Cricket fans are an awfully difficult lot to please. We appreciate silken cover drives, but when an attempted one ends up in the hands of a slip fielder at an inopportune moment in the game, we are apt to criticise the batsman for having the concentration of a windmill. Contrariwise, we may shake our heads when a batsman returns to the pavilion 175 not out after nine hours at the crease, because the innings lacked that special something.
Alastair Cook, who retires from international cricket next week after the Oval Test, has been seldom a target of the former reaction and often of the latter, in a decorated international career that has spanned twelve years and 160 Test matches.
Alastair Cook's England career
If the fanfare surrounding T20 spells out the zeitgeist of the day, Cook has been its quietly obdurate antithesis. Ask Cook to pen a literary piece, and you are likely to get a post-modern epic, free from the fripperies of lyrical beauty and evocative metaphor.
It might have helped that the aesthetic division of labour was neat among the English batsmen who played a hundred Tests or more during Cook's time: Andrew Strauss was the creative architect, Ian Bell the glorious painter, Kevin Pietersen the outrageous sorcerer and Alastair Cook, well, the house plumber who did not sweat.
Without Cook, though, the house that was the England batting order should have leaked to defeat far more frequently than it has done in the past twelve years.
The high water marks of Cook's batting career are as much a matter of fact as they are of fable. Over 700 runs in an Ashes win against Australia in Australia. Three hundreds in a series win in India as captain. Highest score of 294 against a number one-ranked Test team. Prolific run in Asia. 12254 runs (to date) punctuated by 56 half centuries, thirty-two centuries and five double hundreds.
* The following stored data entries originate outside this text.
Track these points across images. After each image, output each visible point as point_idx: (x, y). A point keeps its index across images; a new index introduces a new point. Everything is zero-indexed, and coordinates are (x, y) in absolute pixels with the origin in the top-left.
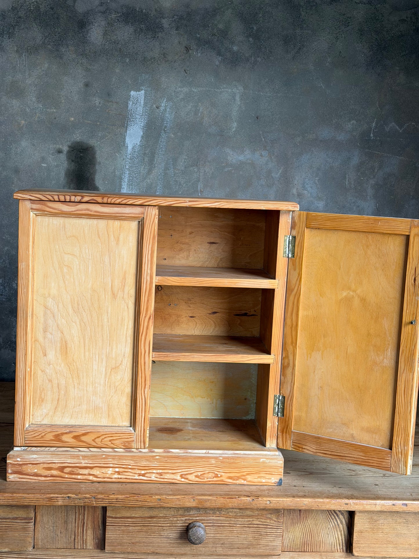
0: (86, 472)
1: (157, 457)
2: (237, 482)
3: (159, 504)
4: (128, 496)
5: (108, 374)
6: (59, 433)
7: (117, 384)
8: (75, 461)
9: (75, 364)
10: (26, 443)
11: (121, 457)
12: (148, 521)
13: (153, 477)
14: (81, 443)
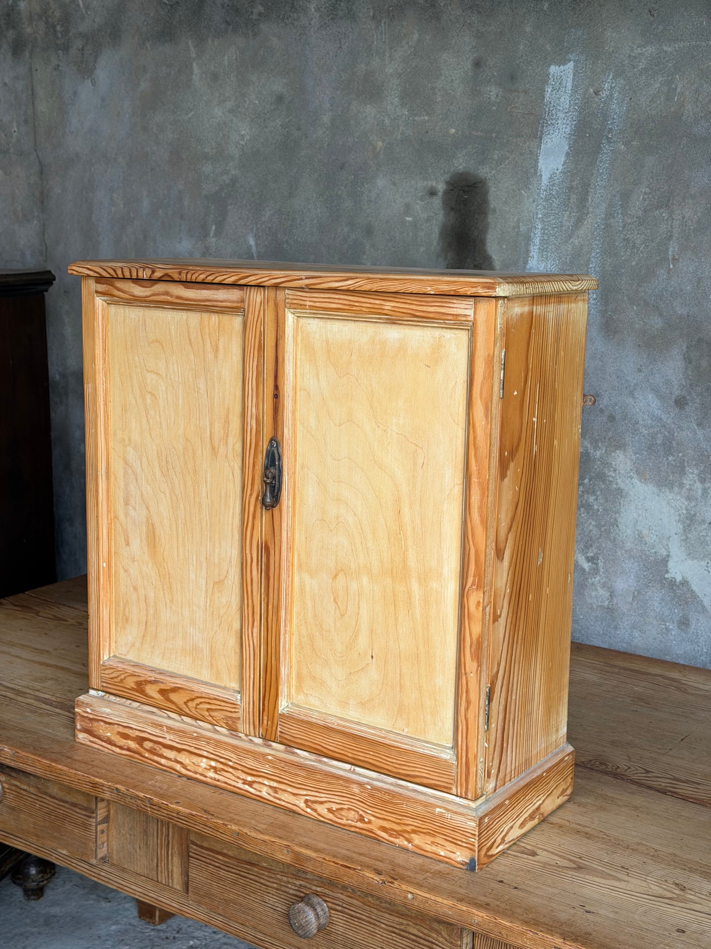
0: (171, 754)
1: (270, 758)
2: (397, 841)
3: (237, 841)
4: (194, 813)
5: (210, 591)
6: (142, 679)
7: (222, 612)
8: (156, 731)
9: (166, 566)
10: (102, 686)
11: (218, 744)
12: (246, 869)
13: (265, 792)
14: (169, 703)
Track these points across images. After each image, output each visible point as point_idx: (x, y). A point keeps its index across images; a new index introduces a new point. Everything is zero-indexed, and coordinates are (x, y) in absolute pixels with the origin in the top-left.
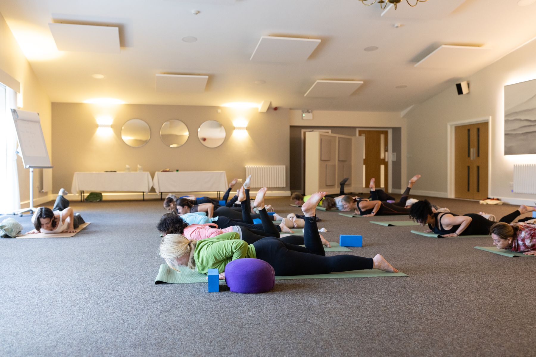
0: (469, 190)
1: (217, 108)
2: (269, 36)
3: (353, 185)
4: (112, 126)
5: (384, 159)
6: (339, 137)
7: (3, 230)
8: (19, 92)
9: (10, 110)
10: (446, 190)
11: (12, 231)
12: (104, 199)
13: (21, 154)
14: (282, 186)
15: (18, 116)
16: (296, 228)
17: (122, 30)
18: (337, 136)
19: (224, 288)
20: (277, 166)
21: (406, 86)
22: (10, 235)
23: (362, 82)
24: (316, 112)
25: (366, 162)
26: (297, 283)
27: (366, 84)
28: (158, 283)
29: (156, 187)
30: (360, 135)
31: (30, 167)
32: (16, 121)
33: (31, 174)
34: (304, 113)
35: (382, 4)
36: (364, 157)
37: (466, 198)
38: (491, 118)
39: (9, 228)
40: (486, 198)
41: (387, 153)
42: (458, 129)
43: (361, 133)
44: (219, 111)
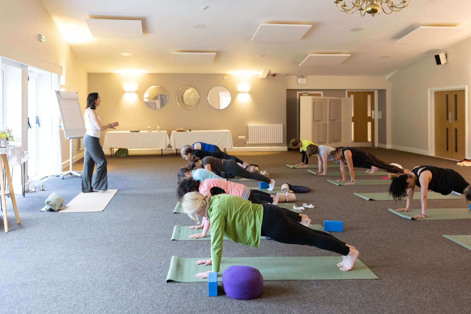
0: (447, 150)
1: (223, 75)
2: (267, 23)
3: (343, 140)
4: (136, 92)
5: (371, 117)
6: (330, 99)
7: (49, 205)
8: (62, 75)
9: (55, 92)
10: (427, 149)
11: (55, 206)
12: (130, 153)
13: (63, 128)
14: (280, 142)
15: (61, 97)
16: (288, 202)
17: (144, 21)
18: (328, 98)
19: (221, 291)
20: (275, 125)
21: (389, 57)
22: (54, 209)
23: (349, 55)
24: (309, 77)
25: (354, 119)
26: (282, 285)
27: (353, 55)
28: (169, 281)
29: (172, 145)
30: (349, 96)
31: (70, 138)
32: (60, 100)
33: (71, 143)
34: (299, 78)
35: (362, 11)
36: (353, 115)
37: (446, 157)
38: (467, 86)
39: (53, 203)
40: (463, 159)
41: (373, 111)
42: (438, 94)
43: (349, 94)
44: (226, 78)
And 173 catches, most of them in the slip cordon. These numbers represent, to quote Andrew Miller, "a monumental body of work." For all that, however, Cook has remained, even as a captain, sometimes to his own detriment, the quintessential backstage man.
An ambassador for substance
'Nurdles' and 'nudges' are the words commonly associated with Cook's batting; even his cover drives often seemed constructed, industrious extensions of defensive blocks they, rather than caressed.
Watching Cook bat, sometimes, made one wonder if his mission in life was to give lie to the popular opinion that left-handed batsmen are born artists. With Graeme Smith and Shivnarine Chanderpaul for company, however, he has demonstrated that runs are more significant, and better remembered at the end of the day, than the methods employed to score them.
If Cook had been a bowler, therefore, he would probably have been Anil Kumble (rather than Shane Warne), a sportsman often defined by what he lacked but elevated to unimpeachable greatness by what he did, and an ambassador for unassuming substance over assumed style.
All things small and great must inevitably end, however, and when Alastair Cook walks out to bat for England one last time at the Oval later this week, it will feel like the end of an era.
Just 33, the sort of age when many great batsmen have found a second wind to push their sails, Alastair Cook could have obviously chosen to stay on a little longer. After all, though Cook the batsman and Cook the slip fielder have found the going tough over the last year or two, England has continued to repose faith in Cook the Institution.
Being an opening batsman in Test cricket ranks among the toughest job in professional sport. It can quietly consume the best in the business. Cook, who has done the job for more than a decade with uncommon alacrity and uncompromising clarity of purpose, can, therefore, walk away with his head held high.